“The discovery of 13,000-year-old rock paintings in Nottinghamshire last year rewrote ice-age history in Britain. Today, archaeologists from all over Europe are in Creswell to discuss how the finds form part of a continent-wide culture known as the Magdalenian.”
Month: April 2004
The Arthur Miller Phenomenon
At the age of 88, Arthur Miller is still cranking out work. He’s got two plays in production, and a very busy schedule. “I still love the form. It’s a great, great human adventure. Imagine having a human being stand up on a platform and mesmerize an audience and sometimes even illuminate something for them. You don’t need machinery. It’s a very primitive art. That’s the beauty of it.”
All In The Family – The Pulitzer
Franz Wright won this year’s Pulitzer Prize for poetry, but he’s not the first in his family to win one. His father – James Wright, who died in 1980, “won the Pulitzer for poetry in 1972; the two Wrights are believed to be the first father and son ever to win the award.”
Sci-Fi Museum – Beam Me Up
Paul Allen’s Science Fiction Museum in Seattle is getting close to opening. “Despite some forward-looking, hopeful exhibits, like “SETI Fiction and Fact,” which will explore the Paul Allen–funded effort to receive communications from actual ETs, SFM will essentially be, like any museum, retrospective. It will celebrate a past when geniuses could envision happier futures and it will chronicle sci-fi’s evolution into negativity, including the bleakness expressed in Planet of the Apes (the costume of Dr. Zaius will be on display).”
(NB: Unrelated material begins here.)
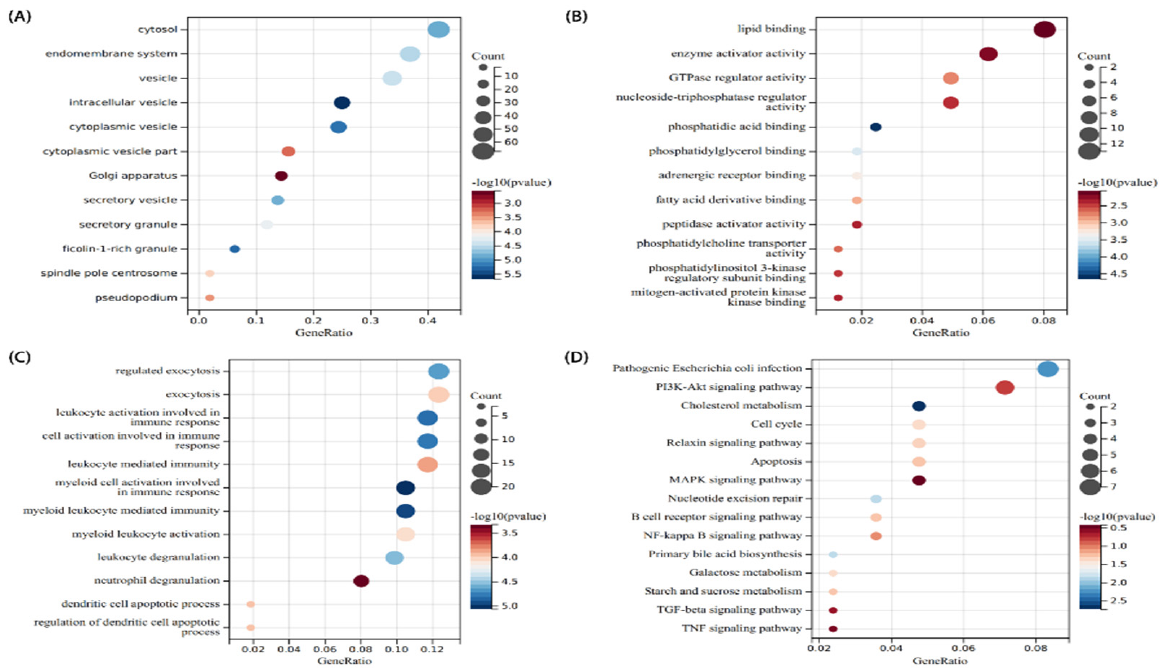
Figure 3. Functional annotation of communal DEGs. ( A ) The cellular component analysis results. ( B ) The molecular function analysis. ( C ) The biological process analysis results. ( D ) The KEGG analysis results. p -value < 0.05 was considered significant.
Music To Torture A Deity By
The soundtrack to Mel Gibson’s controversial film about Jesus’s last hours has been certified gold after selling 500,000 copies in February alone.
Nabokov: Plagiarist or Cryptomnesiac?
The allegation that Vladimir Nabokov may have lifted the plot of Lolita from another author’s work has Ron Rosenbaum fascinated. “It’s not so much a scandal as a literary mystery — a mystery about the mind of one of the great artists of our era. And second, the alleged scandal turns on the question of a literary-psychological term that was new to me, but that has now become one of my favorites: ‘cryptomnesia.'” The term mean just what it sounds like: it describes an author who has read another author’s work, but completely forgotten about it, to the extent that he appropriates the plot without ever realizing that he has done so.
The Ghetto Dream Maker
In times of political upheaval, many people take refuge in music, and in South Africa, an entire musical movement has grown out of the nation’s first tumultuous decade following the end of apartheid. The music is called kwaito, and its biggest star is a man known as Zola, who personifies all the anger, confusion, and hope of the impoverished black township residents who are wondering whatever happened to the promises of post-apartheid prosperity.
The God Culture: Heavenly Comeback Or Hellish Culture War?
“Nearly 40 years after Time magazine posed the question “Is God Dead?” signs of His resurrection are everywhere: Mel Gibson’s ‘The Passion’ is on its way to becoming the highest-grossing independent film of all time, while the apocalyptic ‘Left Behind’ novels, based on the Book of Revelations, have sold 58 million copies, a publishing jackpot… The nation’s born-again president pronounces Jesus his ‘favorite philosopher’ and trumpets America’s mission to battle evil in the world. And faith avowals are all but requisite on the campaign trail – with hell to pay for anyone who demonstrates biblical illiteracy… Is all this ferment a result of post-Sept. 11 anxiety? Or has spirituality become just another commodity in a world where consumerism has become the ultimate value?”
Taking Comfort
It was the sweltering summer of 1951 when artist Charles Comfort spent 58 days creating a 20-meter mural on the back wall of a Toronto Dominion Bank branch in Vancouver. The resulting artwork stayed in place for half a century, and became known as one of British Columbia’s most important works of public art. “When the bank branch closed in 2002 and the space was taken over by a pharmacy, the bank was determined to find a way for it to stay in the province. It wasn’t such an easy task. The size of the mural was certainly an issue. And the restoration needed to remove layers of tobacco smoke and grime was extensive. More troubling, however, was the controversial history of Comfort’s murals in Vancouver.”
Installation Art 101
Eleven Colorado high schools are taking part in “Design and Build 2004,” an annual program sponsored by the Denver-based Museum of Outdoor Arts which is designed to give students a chance to experience firsthand the challenges of designing, building, and installing a major piece of public art. The students create “technical drawings, topographical maps and conceptual statements” of their proposed installations, then consult with the museum on feasibility, cost, and other minutiae. Finally, their fully constructed works are mounted at various high-profile sites throughout the Denver metro, with all the attendant fanfare of a “professional” installation.